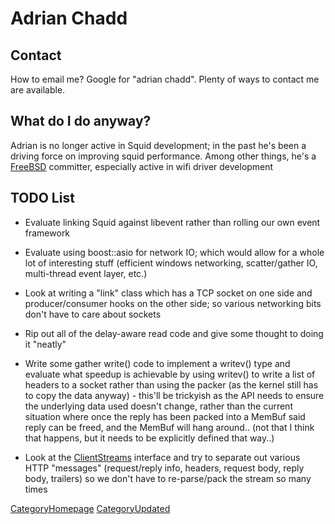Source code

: # Adrian Chadd

## Contact

How to email me? Google for "adrian chadd". Plenty of ways to contact me
are available.

## What do I do anyway?

Adrian is no longer active in Squid development; in the past he's been a
driving force on improving squid performance. Among other things, he's a
[FreeBSD](http://www.freebsd.org/) committer, especially active in wifi
driver development

## TODO List

  - Evaluate linking Squid against libevent rather than rolling our own
    event framework

  - Evaluate using boost::asio for network IO; which would allow for a
    whole lot of interesting stuff (efficient windows networking,
    scatter/gather IO, multi-thread event layer, etc.)

  - Look at writing a "link" class which has a TCP socket on one side
    and producer/consumer hooks on the other side; so various networking
    bits don't have to care about sockets

  - Rip out all of the delay-aware read code and give some thought to
    doing it "neatly"

  - Write some gather write() code to implement a writev() type and
    evaluate what speedup is achievable by using writev() to write a
    list of headers to a socket rather than using the packer (as the
    kernel still has to copy the data anyway) - this'll be trickyish as
    the API needs to ensure the underlying data used doesn't change,
    rather than the current situation where once the reply has been
    packed into a MemBuf said reply can be freed, and the MemBuf will
    hang around.. (not that I think that happens, but it needs to be
    explicitly defined that way..)

  - Look at the
    [ClientStreams](https://wiki.squid-cache.org/AdrianChadd/ClientStreams#)
    interface and try to separate out various HTTP "messages"
    (request/reply info, headers, request body, reply body, trailers) so
    we don't have to re-parse/pack the stream so many times

[CategoryHomepage](https://wiki.squid-cache.org/AdrianChadd/CategoryHomepage#)
[CategoryUpdated](https://wiki.squid-cache.org/AdrianChadd/CategoryUpdated#)
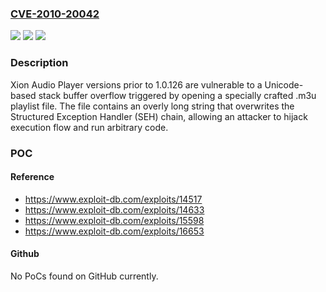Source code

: ### [CVE-2010-20042](https://cve.mitre.org/cgi-bin/cvename.cgi?name=CVE-2010-20042)
![](https://img.shields.io/static/v1?label=Product&message=Audio%20Player&color=blue)
![](https://img.shields.io/static/v1?label=Version&message=*%20&color=brightgreen)
![](https://img.shields.io/static/v1?label=Vulnerability&message=CWE-121%20Stack-based%20Buffer%20Overflow&color=brightgreen)

### Description

Xion Audio Player versions prior to 1.0.126 are vulnerable to a Unicode-based stack buffer overflow triggered by opening a specially crafted .m3u playlist file. The file contains an overly long string that overwrites the Structured Exception Handler (SEH) chain, allowing an attacker to hijack execution flow and run arbitrary code.

### POC

#### Reference
- https://www.exploit-db.com/exploits/14517
- https://www.exploit-db.com/exploits/14633
- https://www.exploit-db.com/exploits/15598
- https://www.exploit-db.com/exploits/16653

#### Github
No PoCs found on GitHub currently.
* * * * * * * * *
■ PROMPT
Convert the lines above into a Markdown table with the columns Row and Line. Number each row, skip blank lines, and omit the pictures.

■ PROBLEM SOLUTION
| Row | Line |
|---|---|
| 1 | Source code |
| 2 | : # Adrian Chadd |
| 3 | ## Contact |
| 4 | How to email me? Google for "adrian chadd". Plenty of ways to contact me |
| 5 | are available. |
| 6 | ## What do I do anyway? |
| 7 | Adrian is no longer active in Squid development; in the past he's been a |
| 8 | driving force on improving squid performance. Among other things, he's a |
| 9 | [FreeBSD](http://www.freebsd.org/) committer, especially active in wifi |
| 10 | driver development |
| 11 | ## TODO List |
| 12 |   - Evaluate linking Squid against libevent rather than rolling our own |
| 13 |     event framework |
| 14 |   - Evaluate using boost::asio for network IO; which would allow for a |
| 15 |     whole lot of interesting stuff (efficient windows networking, |
| 16 |     scatter/gather IO, multi-thread event layer, etc.) |
| 17 |   - Look at writing a "link" class which has a TCP socket on one side |
| 18 |     and producer/consumer hooks on the other side; so various networking |
| 19 |     bits don't have to care about sockets |
| 20 |   - Rip out all of the delay-aware read code and give some thought to |
| 21 |     doing it "neatly" |
| 22 |   - Write some gather write() code to implement a writev() type and |
| 23 |     evaluate what speedup is achievable by using writev() to write a |
| 24 |     list of headers to a socket rather than using the packer (as the |
| 25 |     kernel still has to copy the data anyway) - this'll be trickyish as |
| 26 |     the API needs to ensure the underlying data used doesn't change, |
| 27 |     rather than the current situation where once the reply has been |
| 28 |     packed into a MemBuf said reply can be freed, and the MemBuf will |
| 29 |     hang around.. (not that I think that happens, but it needs to be |
| 30 |     explicitly defined that way..) |
| 31 |   - Look at the |
| 32 |     [ClientStreams](https://wiki.squid-cache.org/AdrianChadd/ClientStreams#) |
| 33 |     interface and try to separate out various HTTP "messages" |
| 34 |     (request/reply info, headers, request body, reply body, trailers) so |
| 35 |     we don't have to re-parse/pack the stream so many times |
| 36 | [CategoryHomepage](https://wiki.squid-cache.org/AdrianChadd/CategoryHomepage#) |
| 37 | [CategoryUpdated](https://wiki.squid-cache.org/AdrianChadd/CategoryUpdated#) |
| 38 | Source code |
| 39 | : ### [CVE-2010-20042](https://cve.mitre.org/cgi-bin/cvename.cgi?name=CVE-2010-20042) |
| 40 | ![](https://img.shields.io/static/v1?label=Product&message=Audio%20Player&color=blue) |
| 41 | ![](https://img.shields.io/static/v1?label=Version&message=*%20&color=brightgreen) |
| 42 | ![](https://img.shields.io/static/v1?label=Vulnerability&message=CWE-121%20Stack-based%20Buffer%20Overflow&color=brightgreen) |
| 43 | ### Description |
| 44 | Xion Audio Player versions prior to 1.0.126 are vulnerable to a Unicode-based stack buffer overflow triggered by opening a specially crafted .m3u playlist file. The file contains an overly long string that overwrites the Structured Exception Handler (SEH) chain, allowing an attacker to hijack execution flow and run arbitrary code. |
| 45 | ### POC |
| 46 | #### Reference |
| 47 | - https://www.exploit-db.com/exploits/14517 |
| 48 | - https://www.exploit-db.com/exploits/14633 |
| 49 | - https://www.exploit-db.com/exploits/15598 |
| 50 | - https://www.exploit-db.com/exploits/16653 |
| 51 | #### Github |
| 52 | No PoCs found on GitHub currently. |